[Extract provided Boundary: Start]

RHEL 9 moves the resource management settings from the process level to the application level by binding the system of cgroup hierarchies with the systemd unit tree. Therefore, you can manage the system resources with the systemctl command, or by modifying the systemd unit files.

To achieve this, systemd takes various configuration options from the unit files or directly via the systemctl command. Then systemd applies those options to specific process groups by utilizing the Linux kernel system calls and features like cgroups and namespaces.

Note

You can review the full set of configuration options for systemd in the following manual pages:

  • systemd.resource-control(5)
  • systemd.exec(5)

20.1. Allocating system resources using systemd

To modify the distribution of system resources, you can apply one or more of the following distribution models:

Weights

You can distribute the resource by adding up the weights of all sub-groups and giving each sub-group the fraction matching its ratio against the sum.

For example, if you have 10 cgroups, each with weight of value 100, the sum is 1000. Each cgroup receives one tenth of the resource.

Weight is usually used to distribute stateless resources. For example the CPUWeight= option is an implementation of this resource distribution model.

Limits

A cgroup can consume up to the configured amount of the resource. The sum of sub-group limits can exceed the limit of the parent cgroup. Therefore it is possible to overcommit resources in this model.

For example the MemoryMax= option is an implementation of this resource distribution model.

Protections

You can set up a protected amount of a resource for a cgroup. If the resource usage is below the protection boundary, the kernel will try not to penalize this cgroup in favor of other cgroups that compete for the same resource. An overcommit is also possible.

For example the MemoryLow= option is an implementation of this resource distribution model.

Allocations
Exclusive allocations of an absolute amount of a finite resource. An overcommit is not possible. An example of this resource type in Linux is the real-time budget.
unit file option

A setting for resource control configuration.

For example, you can configure CPU resource with options like CPUAccounting=, or CPUQuota=. Similarly, you can configure memory or I/O resources with options like AllowedMemoryNodes= and IOAccounting=.

[Extract provided Boundary: End]
[Recorded information Boundary: Start]

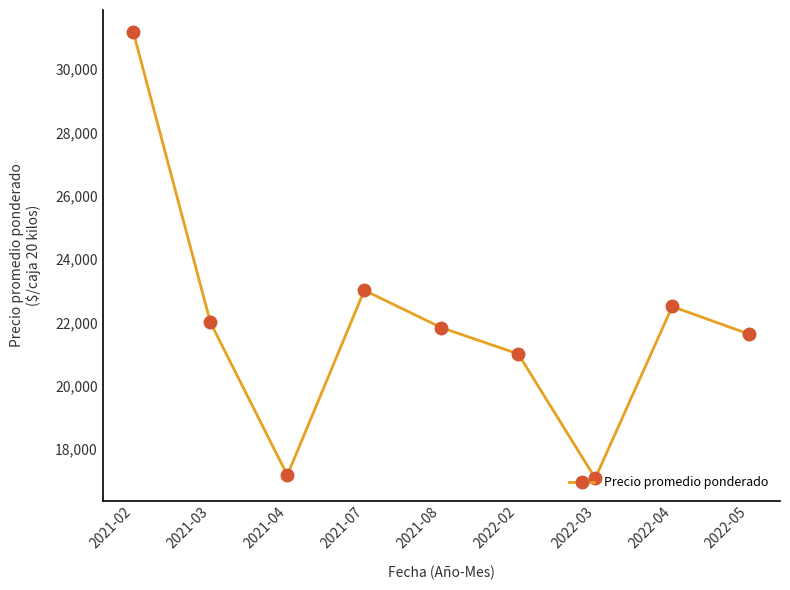

What is the label of the 9th point from the right?

2021-02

[Recorded information Boundary: End]

→ Job:
Reproduce word for word the stretch from "To modify the" through "against the sum." in the text above on managing system resources with systemd.

→ Answer space:
To modify the distribution of system resources, you can apply one or more of the following distribution models:

Weights

You can distribute the resource by adding up the weights of all sub-groups and giving each sub-group the fraction matching its ratio against the sum.